## DOCUMENT EXTRACT
^^^^^^^^^^^^^^^^
Special-Function Unit Interface

Here is a brief example that shows how a custom instruction for StrongARM can be created. They can be called from C through the use of the following macro's. In this case, we map the op2x2 instruction (which the StrongARM does not have, of course) to the smullnv instruction. This is a non-implemented instruction which is supported by the StrongARM compiler.

#define OP2x2_1(D1,D2,S1,S2) \
       asm volatile ("smullnv %0, %1, %2, %3": \
               "=&r"(D1),"=&r"(D2): \
               "r"(S1),"r"(S2));

We will describe the use of OP2x2 with a small example. Consider the following C program. It contains two calls to OP2x2_1, which will map to a custom instruction of the op2x2 type. This program simply defines the input arguments for op2x2, calls it, and prints the result.

int main() { 
   int p;
   int a,b,c,d; 
   
   a = 10; 
   b = 20; 
   OP2x2_1(c, d, a, b);
   printf("%d %d %d %d\n", a, b, c, d); 
 
   a = 50;
   b = 20;
   OP2x2_1(c, d, a, b);
   printf("%d %d %d %d\n", a, b, c, d); 
   
   return 0; 
}
Here is a corresponding GEZEL program that implements the special-function unit.
^^^^^^^^^^^^^^^^
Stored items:
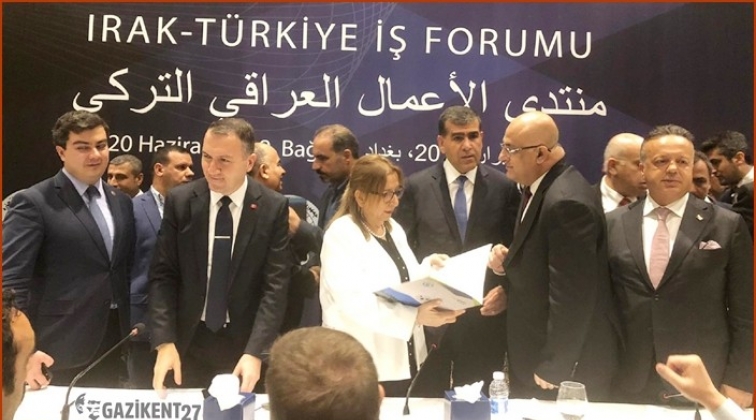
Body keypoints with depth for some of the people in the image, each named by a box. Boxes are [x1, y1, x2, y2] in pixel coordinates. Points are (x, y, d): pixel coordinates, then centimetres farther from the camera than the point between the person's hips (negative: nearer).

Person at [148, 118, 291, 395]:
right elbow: (163, 275, -4)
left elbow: (275, 286, -12)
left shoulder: (273, 208, -9)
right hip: (188, 341, 1)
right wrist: (164, 342, -14)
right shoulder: (179, 201, -5)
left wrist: (254, 352, -20)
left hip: (246, 342, -1)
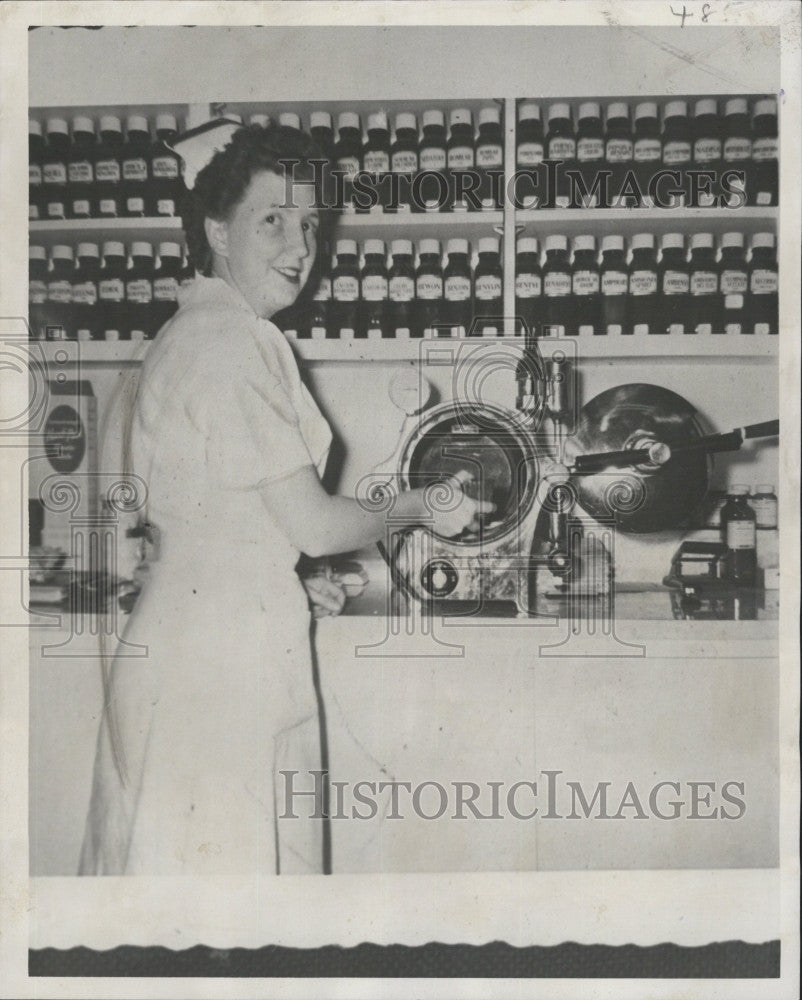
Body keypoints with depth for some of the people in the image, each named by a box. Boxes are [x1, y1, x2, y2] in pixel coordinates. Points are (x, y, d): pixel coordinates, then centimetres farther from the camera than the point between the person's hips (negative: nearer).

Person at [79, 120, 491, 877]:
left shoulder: (188, 333, 14)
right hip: (224, 654, -10)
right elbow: (315, 524, -16)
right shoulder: (234, 341, -16)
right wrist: (421, 506, 0)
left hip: (186, 636, 10)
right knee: (218, 860, 1)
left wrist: (285, 578, 16)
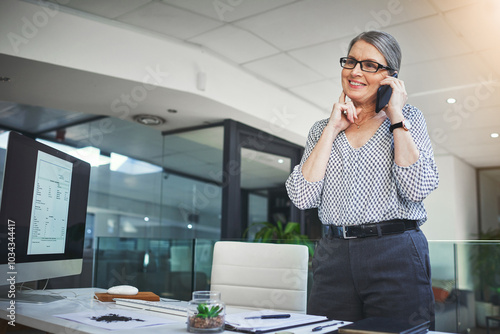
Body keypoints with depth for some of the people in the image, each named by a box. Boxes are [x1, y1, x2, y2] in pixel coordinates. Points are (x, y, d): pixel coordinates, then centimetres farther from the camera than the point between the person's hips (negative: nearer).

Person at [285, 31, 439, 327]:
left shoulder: (408, 119, 6)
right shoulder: (323, 129, 11)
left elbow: (416, 189, -12)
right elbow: (302, 197, -5)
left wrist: (396, 117, -6)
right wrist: (333, 128, -4)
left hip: (396, 257, -1)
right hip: (334, 258, 2)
^^^^^^^^^^^^^^^^
## TASKS FOR THIS EXERCISE
a) According to the text on StrongARM custom instructions, to which instruction is the op2x2 instruction mapped?
b) Carry the text on StrongARM custom instructions forward from the point at which it stops.

## RESPONSES IN ORDER
a) It is mapped to the smullnv instruction.

b)
ipblock myarm {
   iptype "armsystem";
   ipparm "exec = sfudriver";
}
ipblock armsfu1(out d1, d2 : ns(32);
                in  q1, q2 : ns(32)) {
  iptype "armsfu2x2";
  ipparm "core = myarm";
  ipparm "device = 0";
}
  
dp addsub {
use myarm;
sig d1, d2, q1, q2 : ns(32);
use armsfu1(d1, d2, q1, q2);
always {
  q1 = (d1 + d2);
  q2 = (d1 - d2);
  $display("SFU 2x2 runs at ", $cycle, ": " , q1, " ", q2);
  }
}
 
system S {
  addsub;
}

The armsfu1 ipblock in the program defines the interface between StrongARM and GEZEL. This interface provides two outputs (d1 and d2) and two inputs (q1 and q2) as expected for a op2x2 block. The addsub datapath connects to this interface, and performs operations on the values provided by the armsfu1 interface.

The synchronization between StrongARM and the custom datapath in GEZEL is implicit; whenever the StrongARM executes an op2x2 instruction, it provides the input values to the armsfu1 interface, and gives GEZEL one clock cycle to process them. At the end of that clock cycle, the StrongARM takes whatever value is available at the interface back into the program. In this case, the custom datapath is nothing more than a simple add/subtract function.

To compile and simulate this program, run make followed by make sim.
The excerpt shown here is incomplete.